Given the nature of the climate justice movement, campaigners and activists are understandably quick to call out any perceived encroachment by far-right environmentalism. The "we're the virus" line has been comprehensively unpicked and denounced. Another dubious (and hugely popular) tweet claims that, in the wake of the coronavirus outbreak, people in Wuhan could hear birds chirping for the first time in years. It concludes: "This isn't an apocalypse. It's an awakening". During a crisis that has killed hundreds of thousands of people, to call it an "awakening" implies human disposability – and that large-scale death and suffering are necessary to restore nature. While lacking the movement’s overt ethnonationalism, this rhetoric is undeniably congruent with an ecofascist worldview.
Of course, vulnerable bodies are also denigrated and devalued under capitalism. Sure, these tedious "we are the virus" takes could signal creeping ecofascism. But they hardly mark a radical departure from prevailing assessments of human worth. Take Donald Trump's current approach to managing the coronavirus, which amounts to "some of you must die for the US economy to live."
Now is an obvious moment for anyone invested in building a more equitable world to set out their vision, and their plan for realising it. The cracks in free-market systems begin to show most clearly in times of crisis. The planet is now in the midst of the most significant economic and public health crisis in living memory. Some of the biggest names in climate science, policy and activism recently published an open letter calling for a Green Stimulus of $2trn to safeguard US lives and livelihoods in the wake of the pandemic, and the result economic slowdown that has been produced by it. The plan would create millions of jobs in the green economy, accelerate the transition away from fossil fuels and, its architects say, "make our society and economy stronger and more resilient in the face of pandemic, recession, and climate emergency in the years ahead."
The epic scale of the reponse to the pandemic has shown the kind of tools that states have available to them. Many in the climate movement have inevitably asked whether if countries can grounding flights and suspending industrial activity to fight a pandemic, surely they could do the same to protect the planet for future generations? Yet, despite bringing to the fore some useful points of comparison, too hasty a judgement seems to miss as much as it clarifies. At the risk of leaning too heavily on pathological metaphors, one problem is acute. It requires swift and dramatic, though ultimately predictable, action: self-isolation, social distancing, restrictions on travel. The other problem is chronic. Many would-be cures are purely theoretical (like geoengineering), while others have only been subject to small-scale trials (carbon capture technologies). While other options again are either too risky or unpopular.

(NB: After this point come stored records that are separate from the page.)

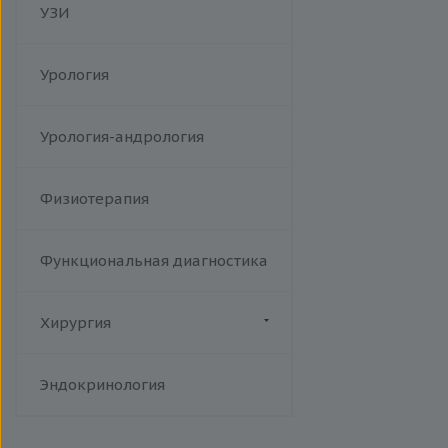
УЗИ
Урология
Урология-андрология
Физиотерапия
Функциональная диагностика
Хирургия
Флебология
Эндокринология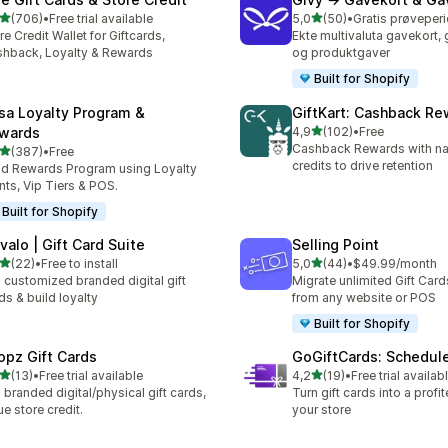
av 5 stjerner
av 5 stjerner
(706)
•
Free trial available
5,0
(50)
•
alt 706 omtaler
Totalt 50 omtaler
re Credit Wallet for Giftcards,
Ekte multivaluta gavekort,
hback, Loyalty & Rewards
og produktgaver
Built for Shopify
sa Loyalty Program &
GiftKart: Cashback Re
av 5 stjerner
wards
4,9
(102)
•
Free
Totalt 102 omtaler
Cashback Rewards with nat
av 5 stjerner
(387)
•
Free
alt 387 omtaler
credits to drive retention
ld Rewards Program using Loyalty
nts, Vip Tiers & POS.
Built for Shopify
valo | Gift Card Suite
Selling Point
av 5 stjerner
av 5 stjerner
(22)
•
Free to install
5,0
(44)
•
$49.99/month
alt 22 omtaler
Totalt 44 omtaler
l customized branded digital gift
Migrate unlimited Gift Card
ds & build loyalty
from any website or POS
Built for Shopify
opz Gift Cards
GoGiftCards: Schedul
av 5 stjerner
av 5 stjerner
(13)
•
Free trial available
4,2
(19)
•
Free trial availab
alt 13 omtaler
Totalt 19 omtaler
l branded digital/physical gift cards,
Turn gift cards into a profi
ue store credit.
your store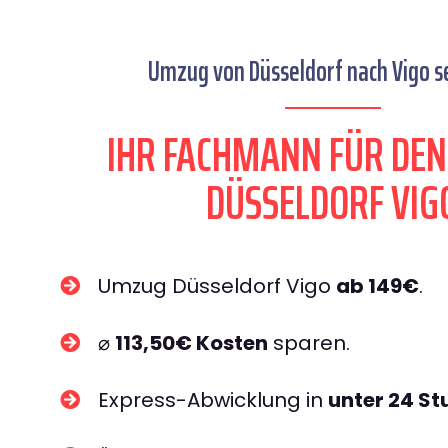
Umzug von Düsseldorf nach Vigo se
IHR FACHMANN FÜR DE
DÜSSELDORF VIG
Umzug Düsseldorf Vigo
ab 149€
.
⌀
113,50€ Kosten
sparen.
Express-Abwicklung in
unter 24 S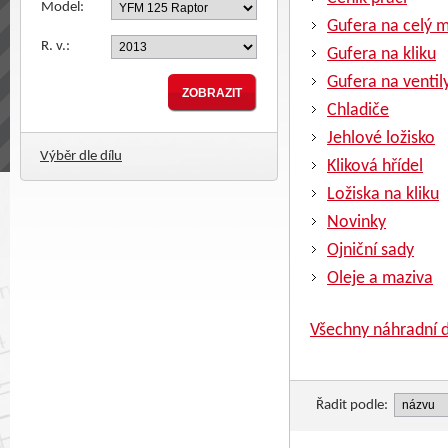
Model:
Gufera na celý 
R. v.:
Gufera na kliku
Gufera na ventil
Chladiče
Jehlové ložisko
Výběr dle dílu
Kliková hřídel
Ložiska na kliku
Novinky
Ojniční sady
Oleje a maziva
Všechny náhradní d
Řadit podle:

The Covid-19 crisis has yet to reach its peak. As the world settles into an era of uneasy stagnation, it’s crucial that we resist the temptation to praise the virus’s carbon-cutting credentials. Any “progress” on emissions reduction could be rapidly undone if new fossil fuel projects become central features of government stimulus plans. Today, policymakers must deal with the catastrophe at hand. Those of us lucky enough to escape the worst impacts of the virus – physical, financial or psychological – can set about remaking the future.
Jennifer Johnson is a journalist focused on energy policy and climate justice.